Numbers tell half the story; reality on ground completes the picture
President William Ruto inspects a guard of honour mounted by the Kenya Defence Forces along Parliament Road, Nairobi ahead of the Sate of the Nation address on November 20, 2025.
What you need to know:
- The President referred to the young people who have taken up jobs in faraway lands as part of the success story.
- So, is the State of the Nation Address about shaping a narrative or making an honest assessment of the state of affairs?
President William Ruto began his State of the Nation Address on Thursday with the lines: “Two years ago in my first address, I sold you a vision. Today, I have a story to tell. It is a story you can see in the numbers”.
Indeed, the colourful, poetically delivered address was full of numbers: numbers that paint a picture of an impressive performance — from the reduction in inflation to the stable Kenyan shilling and the reduced cost of a two-kilogramme bag of maize flour; the increase in agricultural productivity and the rise in GDP. All the numbers looked good.
The fact-checkers at Nation and other media houses quickly went to work, and their verdicts made for interesting conversations on social media. A fact-check about the President’s assertion that there was no material difference between the major indicators of Kenya and the Asian Tigers at independence, which showed the stark difference in education, was quickly reduced to a game of semantics.
Fact-checking aside, perhaps it is the numbers that the President’s address did not provide that might give the full picture. For example, the President told the country that more than 300 new companies had been registered to do business in Kenya, buoyed by the positive outlook of the economy.

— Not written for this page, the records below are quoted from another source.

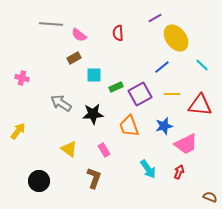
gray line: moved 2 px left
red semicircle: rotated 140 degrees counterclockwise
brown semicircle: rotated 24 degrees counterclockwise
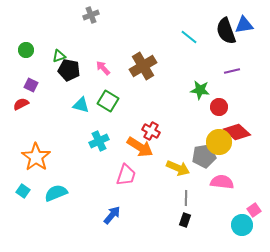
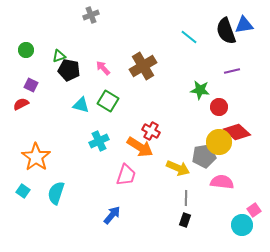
cyan semicircle: rotated 50 degrees counterclockwise
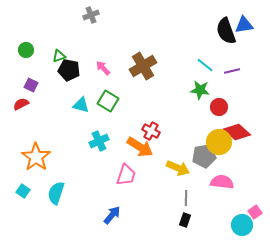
cyan line: moved 16 px right, 28 px down
pink square: moved 1 px right, 2 px down
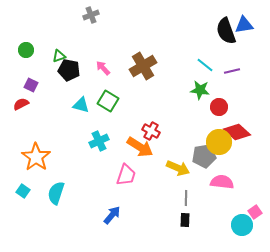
black rectangle: rotated 16 degrees counterclockwise
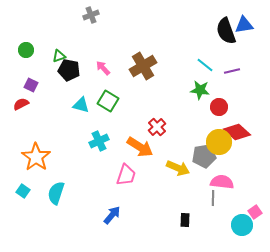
red cross: moved 6 px right, 4 px up; rotated 18 degrees clockwise
gray line: moved 27 px right
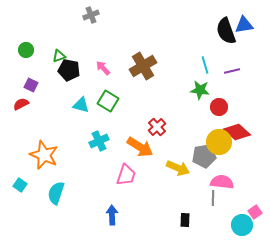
cyan line: rotated 36 degrees clockwise
orange star: moved 8 px right, 2 px up; rotated 12 degrees counterclockwise
cyan square: moved 3 px left, 6 px up
blue arrow: rotated 42 degrees counterclockwise
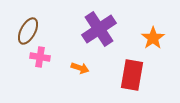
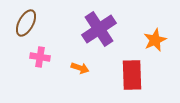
brown ellipse: moved 2 px left, 8 px up
orange star: moved 2 px right, 2 px down; rotated 10 degrees clockwise
red rectangle: rotated 12 degrees counterclockwise
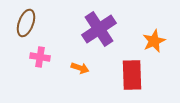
brown ellipse: rotated 8 degrees counterclockwise
orange star: moved 1 px left, 1 px down
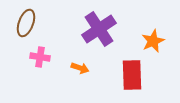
orange star: moved 1 px left
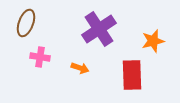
orange star: rotated 10 degrees clockwise
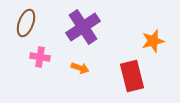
purple cross: moved 16 px left, 2 px up
red rectangle: moved 1 px down; rotated 12 degrees counterclockwise
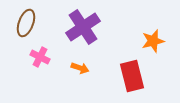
pink cross: rotated 18 degrees clockwise
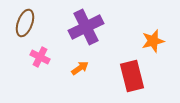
brown ellipse: moved 1 px left
purple cross: moved 3 px right; rotated 8 degrees clockwise
orange arrow: rotated 54 degrees counterclockwise
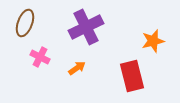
orange arrow: moved 3 px left
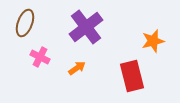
purple cross: rotated 12 degrees counterclockwise
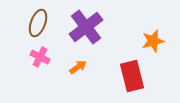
brown ellipse: moved 13 px right
orange arrow: moved 1 px right, 1 px up
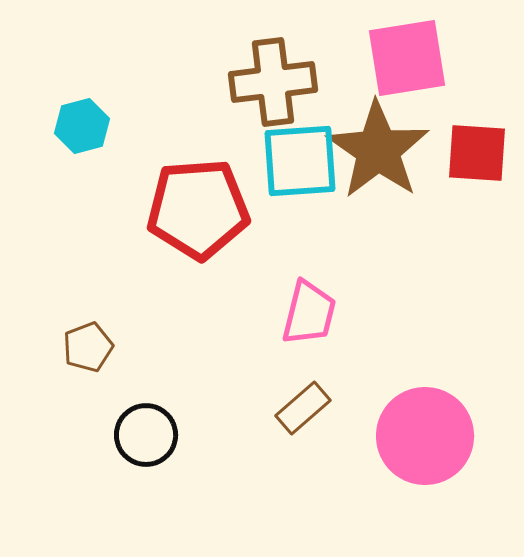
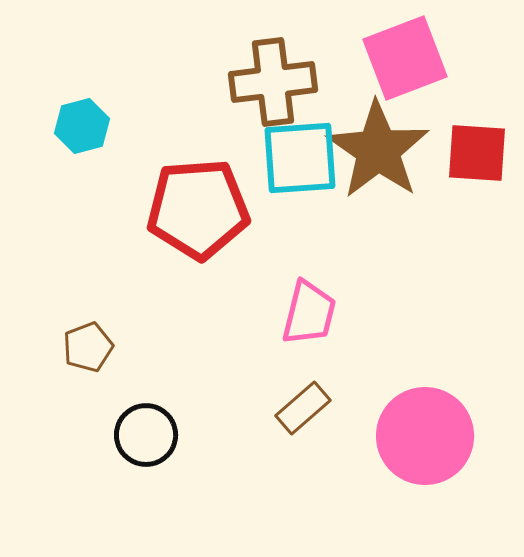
pink square: moved 2 px left; rotated 12 degrees counterclockwise
cyan square: moved 3 px up
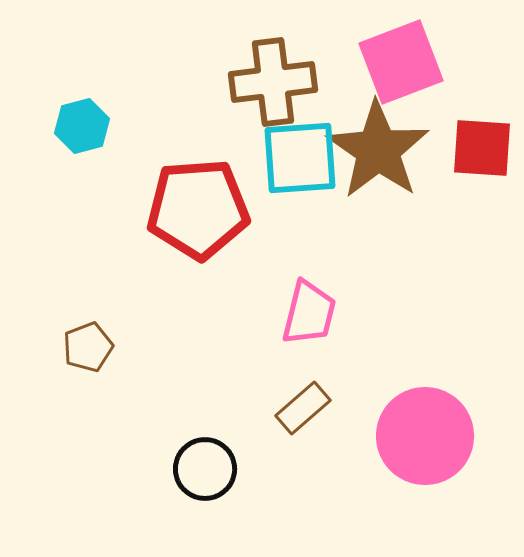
pink square: moved 4 px left, 4 px down
red square: moved 5 px right, 5 px up
black circle: moved 59 px right, 34 px down
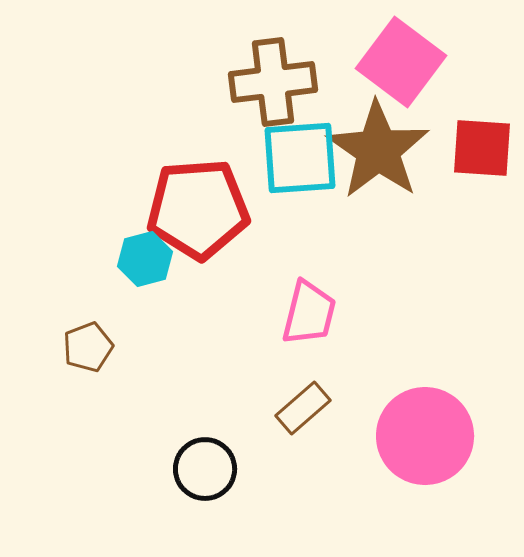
pink square: rotated 32 degrees counterclockwise
cyan hexagon: moved 63 px right, 133 px down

Working under horrid conditions
Might there also be the number of companies that either closed shop or reported nil returns in the same period? And would these be fewer or more than the new ones? When we report the jobs that have been created, shouldn’t these be juxtaposed with those that have been lost?

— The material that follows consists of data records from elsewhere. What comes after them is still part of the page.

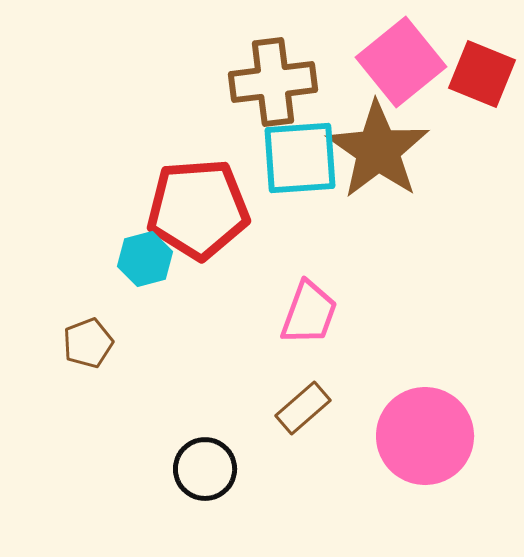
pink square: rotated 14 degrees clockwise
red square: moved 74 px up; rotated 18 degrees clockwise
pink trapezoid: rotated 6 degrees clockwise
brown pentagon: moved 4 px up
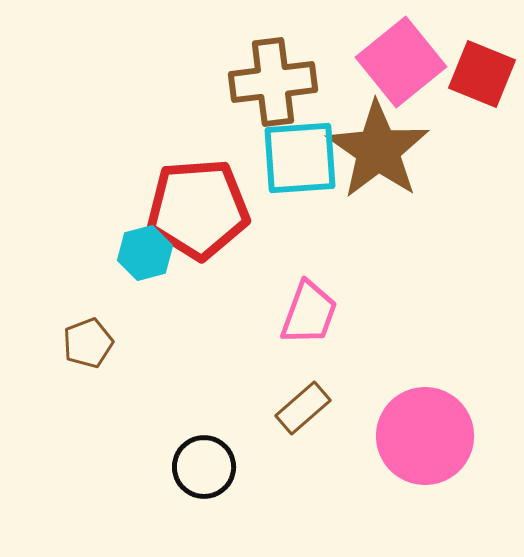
cyan hexagon: moved 6 px up
black circle: moved 1 px left, 2 px up
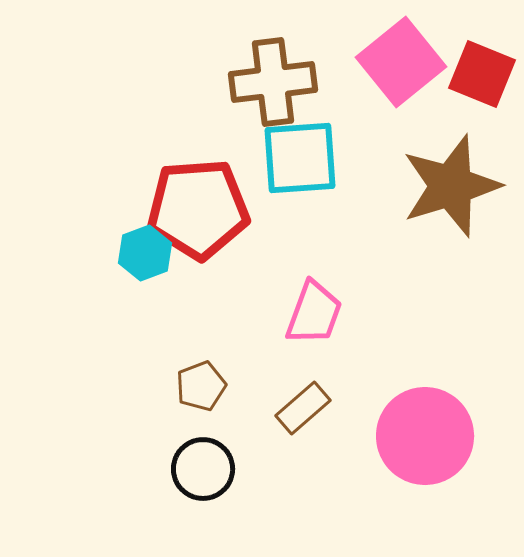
brown star: moved 73 px right, 36 px down; rotated 20 degrees clockwise
cyan hexagon: rotated 6 degrees counterclockwise
pink trapezoid: moved 5 px right
brown pentagon: moved 113 px right, 43 px down
black circle: moved 1 px left, 2 px down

On the same day the President enumerated his achievements, the Daily Nation carried two long reads. The first, Confusion, pain as ‘Kazi Majuu’ lands youth in financial trouble, touched on an issue that has been playing out on social media for a while. Thousands of young people were recruited for jobs abroad as early as April, under this government initiative. They took loans from the Youth Fund of up to Sh200,000 each to process their passports, pay for insurance, and flights.
For some, this has now turned into a nightmare. Not only are they still being kept waiting indefinitely, with no straight answer on when they might fly out of the country, but they are also faced with loans that have matured, and the banks are making deductions from their measly salaries.

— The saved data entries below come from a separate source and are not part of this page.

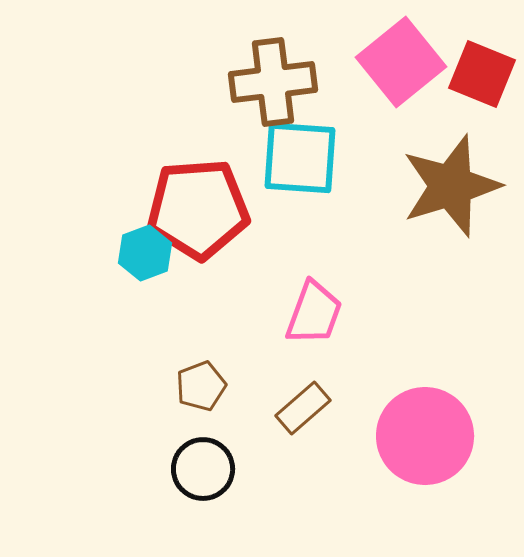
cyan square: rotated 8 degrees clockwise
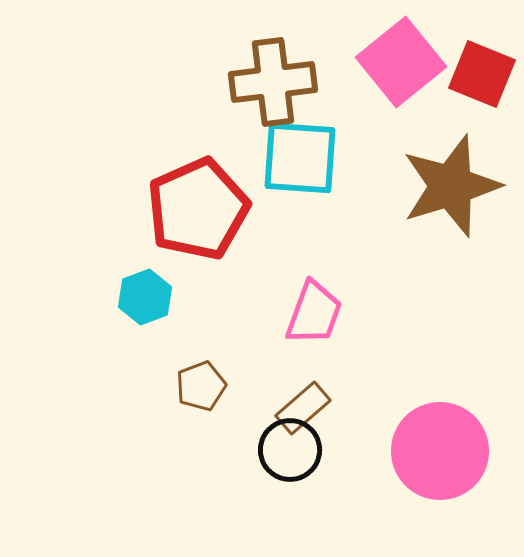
red pentagon: rotated 20 degrees counterclockwise
cyan hexagon: moved 44 px down
pink circle: moved 15 px right, 15 px down
black circle: moved 87 px right, 19 px up
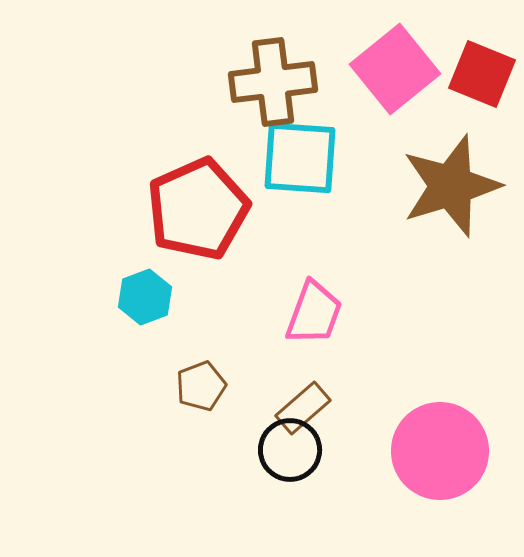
pink square: moved 6 px left, 7 px down
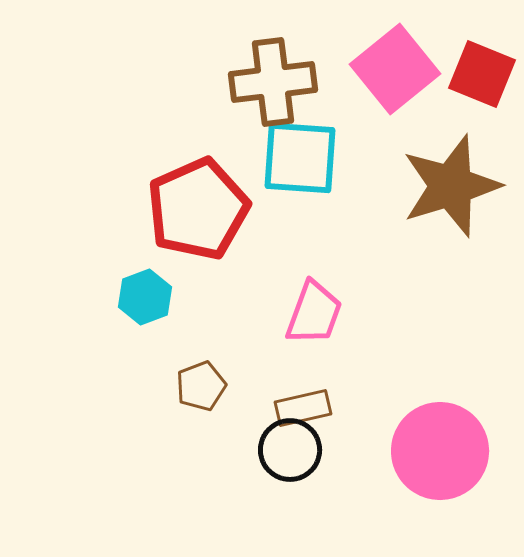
brown rectangle: rotated 28 degrees clockwise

Some also said that the jobs and salaries they were initially offered had changed from office work to menial labour with less pay.
This programme recently featured in the New York Times, with claims (that have since been denied) that senior government officials and their families were benefiting from this initiative. More disturbing was the account of the horrid conditions under which some of those young people are working.
The government has stated before that more than 400,000 young people have gone to various countries under this initiative. It might be a good idea to provide the list of these beneficiaries, and the countries where they travelled to on a public portal to silence the naysayers once and for all.
SHA challenges
Perhaps this tale of the young people’s frustrations was an inconvenient truth that would not have been allowed to come in the way of President Ruto’s great story. The President referred to the young people who have taken up jobs in faraway lands as part of the success story.
The second story, Promises vs Reality, notes that, while President Ruto’s administration has scored some successes in agriculture, the cost of living, economy, and infrastructure, the education and health sectors are still a big challenge.
The story cites the challenges with the Social Health Authority, which has seen several private hospitals turning away patients, and the recent strike by university lecturers.
Going by its report, the Nation gave the President a ‘mixed bag’ score. But this is clearly far from how the President scored himself in his address.
So, is the State of the Nation Address about shaping a narrative or making an honest assessment of the state of affairs? This is the question that the two versions of the same story leave us with.